Ocean Economy Reaches $2.5 Trillion as Services Become the Largest Share of Ocean Trade

Ocean Economy Reaches $2.5 Trillion as Services Become the Largest Share of Ocean Trade

An aerial view of a beach with a ferris wheel, Ain Dubai, Bluewaters, Dubai, UAE. Credit: Unsplash/Nelemson Guevarra

By Maximilian Malawista
UNITED NATIONS, Jun 12 2026 – The global ocean economy continues its expansion, with ocean-related trade reaching USD 2.5 trillion as of 2025. Ocean services now make up the majority of the ocean trade, accounting for 58.9 percent of the composition, up from 47.8 percent in 2020.
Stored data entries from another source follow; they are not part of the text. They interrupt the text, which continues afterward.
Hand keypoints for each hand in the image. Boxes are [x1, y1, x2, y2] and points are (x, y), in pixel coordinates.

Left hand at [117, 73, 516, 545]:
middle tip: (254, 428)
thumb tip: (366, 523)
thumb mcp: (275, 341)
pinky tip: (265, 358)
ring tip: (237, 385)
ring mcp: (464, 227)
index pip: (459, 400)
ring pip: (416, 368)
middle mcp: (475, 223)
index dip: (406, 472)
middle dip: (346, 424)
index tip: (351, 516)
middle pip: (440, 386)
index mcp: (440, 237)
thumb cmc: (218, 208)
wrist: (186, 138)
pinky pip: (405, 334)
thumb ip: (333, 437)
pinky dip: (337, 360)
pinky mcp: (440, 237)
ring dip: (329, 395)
Ocean services alone are now valued at USD 1.44 trillion dollars, an increase of USD 1.2 trillion since 2020; a rate greater than the entire global ocean trade in 2020. While 2020 was a year filled with disruptions, economies contracting, and consumer smoothing, this number is an increase of USD 476 billion dollars since 2015, a 49.5 percent growth from 2015, where the ocean services trade generated USD 961 billion.

“The ocean economy is expanding rapidly across sectors such as aquaculture, tourism, and shipping. While this growth is vital for food security, employment, and economic development, it’s increasingly constrained by the declining health of the ocean,” said Rafael González Quiroz, co-director of the United Nations ‘Third World Ocean Assessment’ and director of Spain’s Oceanographic center of Gijón (IEO-CSIC), during a press briefing held on World Ocean Day (June 8).

The UN World Ocean Assessment is a global integrated assessment of the world’s ocean following environmental, economic and social aspects, with interdisciplinary inputs from more than 650 experts to provide scientific basis for the consideration of ocean issues by governments and policy makers, among other stakeholders involved in the regulation and protection of the ocean.

Quiroz’s assessment reflect the broader expansion and changes within the ocean economy, where services have an increasingly dominant role in the global ocean economy. The strongest example of such is the recovery of marine and coastal tourism, which has turned sharply since the 2020 COVID-19 pandemic.

Credit: IPS/Maximilian Malawista

Today, marine and coastal tourism now accounts for 32 percent of global ocean trade, up from 16 percent in 2020. 32 percent representing USD 785 billion, over half of all ocean services trade. Maritime freight transport remains the second highest, at roughly USD 487 billion or 20 percent of total ocean trade. Quiroz emphasized that a “sustainable ocean economy can only exist if it’s built upon a healthy and resilient ocean”.

One of the key challenges highlighted during the briefing was marine pollution, especially plastics. Within global plastics trade, only 10 percent of all plastics are recycled. 52 million tonnes of such plastic waste every year enters the ocean, which the United Nations states is affecting at least 4,000 marine species.

In response, the international community has spent the past six years working on negotiating a “global plastics treaty”, an agreement which would put a ceiling on plastic production, and limit the USD 1.1 trillion dollar industry, ensuring waste management standards, recycling requirements, and creating market space for sustainable alternatives.

Achieving this may require changes to global trade incentives. UN Trade and Development (UNCTAD) finds that “the key barrier is an uneven national and trade policy field.”

According to UNCTAD, tariffs on plastics have fallen from 34 percent to 7.2 percent over the past 3 decades, giving plastic producers a larger incentive to keep making more plastic. While plastic tariffs have decreased, alternatives to plastics like bamboo, natural fibers, paper, and seaweed have had tariffs double to the rate of 14.4 percent. As a result of such tariffs, conventional plastics remain the cheaper option for manufacturers.

However, recent volatility in the energy markets stemming from the current Strait of Hormuz crisis has increased the cost of plastic production. Reports from UNCTAD show that because plastics are approximately 98 percent derived from fossil fuels, the cost of plastic prices has risen 70-80 percent in the European markets. This market shock could open the door for sustainable alternatives, giving real reason for companies to develop products free of polyethylene resin and other plastics, further developing the sustainable alternatives industry.